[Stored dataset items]
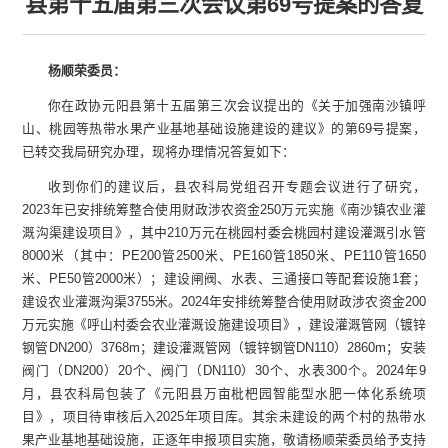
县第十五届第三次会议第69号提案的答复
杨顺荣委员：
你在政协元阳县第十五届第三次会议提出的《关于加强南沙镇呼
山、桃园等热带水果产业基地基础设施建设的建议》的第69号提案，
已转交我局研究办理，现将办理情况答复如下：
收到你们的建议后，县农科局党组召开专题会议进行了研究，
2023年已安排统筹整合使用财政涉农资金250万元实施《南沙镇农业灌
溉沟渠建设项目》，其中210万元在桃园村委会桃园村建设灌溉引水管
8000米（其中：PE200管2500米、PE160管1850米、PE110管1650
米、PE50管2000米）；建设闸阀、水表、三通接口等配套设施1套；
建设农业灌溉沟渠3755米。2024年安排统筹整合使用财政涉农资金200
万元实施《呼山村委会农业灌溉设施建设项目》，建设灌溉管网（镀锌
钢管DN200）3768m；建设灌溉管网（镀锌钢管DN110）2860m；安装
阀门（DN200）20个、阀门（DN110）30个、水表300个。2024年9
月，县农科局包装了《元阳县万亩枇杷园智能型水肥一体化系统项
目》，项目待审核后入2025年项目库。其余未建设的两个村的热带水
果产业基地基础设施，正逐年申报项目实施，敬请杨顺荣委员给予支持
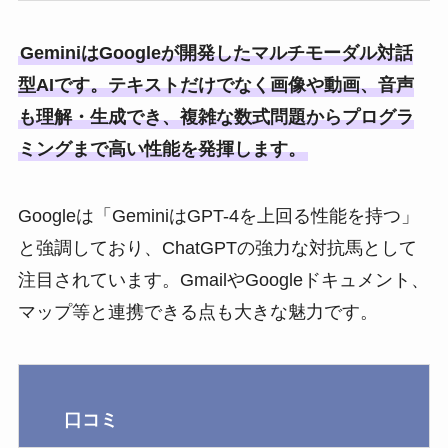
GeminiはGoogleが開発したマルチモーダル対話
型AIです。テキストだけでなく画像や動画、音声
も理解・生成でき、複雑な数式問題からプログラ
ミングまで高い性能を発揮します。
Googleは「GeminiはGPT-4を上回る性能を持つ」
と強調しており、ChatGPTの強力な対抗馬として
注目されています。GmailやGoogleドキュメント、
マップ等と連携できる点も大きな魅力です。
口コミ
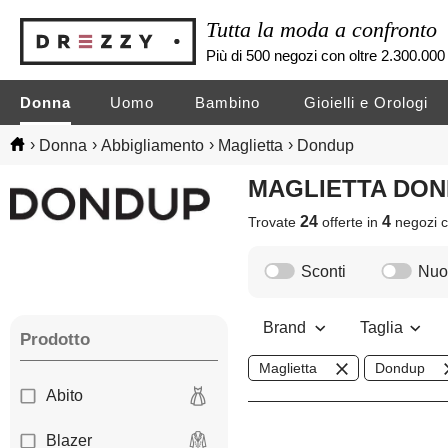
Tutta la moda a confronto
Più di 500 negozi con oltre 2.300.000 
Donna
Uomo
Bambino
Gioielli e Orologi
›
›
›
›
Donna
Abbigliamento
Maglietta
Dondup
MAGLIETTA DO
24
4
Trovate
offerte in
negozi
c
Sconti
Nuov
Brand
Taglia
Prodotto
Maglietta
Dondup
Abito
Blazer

What the task requires – Please print every line of text from the listing above without changing anything, and leave the pictures out of your answer.

Written answer –
县第十五届第三次会议第69号提案的答复
杨顺荣委员：
你在政协元阳县第十五届第三次会议提出的《关于加强南沙镇呼
山、桃园等热带水果产业基地基础设施建设的建议》的第69号提案，
已转交我局研究办理，现将办理情况答复如下：
收到你们的建议后，县农科局党组召开专题会议进行了研究，
2023年已安排统筹整合使用财政涉农资金250万元实施《南沙镇农业灌
溉沟渠建设项目》，其中210万元在桃园村委会桃园村建设灌溉引水管
8000米（其中：PE200管2500米、PE160管1850米、PE110管1650
米、PE50管2000米）；建设闸阀、水表、三通接口等配套设施1套；
建设农业灌溉沟渠3755米。2024年安排统筹整合使用财政涉农资金200
万元实施《呼山村委会农业灌溉设施建设项目》，建设灌溉管网（镀锌
钢管DN200）3768m；建设灌溉管网（镀锌钢管DN110）2860m；安装
阀门（DN200）20个、阀门（DN110）30个、水表300个。2024年9
月，县农科局包装了《元阳县万亩枇杷园智能型水肥一体化系统项
目》，项目待审核后入2025年项目库。其余未建设的两个村的热带水
果产业基地基础设施，正逐年申报项目实施，敬请杨顺荣委员给予支持
GeminiはGoogleが開発したマルチモーダル対話
型AIです。テキストだけでなく画像や動画、音声
も理解・生成でき、複雑な数式問題からプログラ
ミングまで高い性能を発揮します。
Googleは「GeminiはGPT-4を上回る性能を持つ」
と強調しており、ChatGPTの強力な対抗馬として
注目されています。GmailやGoogleドキュメント、
マップ等と連携できる点も大きな魅力です。
口コミ
Tutta la moda a confronto
Più di 500 negozi con oltre 2.300.000 
Donna
Uomo
Bambino
Gioielli e Orologi
›
›
›
›
Donna
Abbigliamento
Maglietta
Dondup
MAGLIETTA DO
24
4
Trovate
offerte in
negozi
c
Sconti
Nuov
Brand
Taglia
Prodotto
Maglietta
Dondup
Abito
Blazer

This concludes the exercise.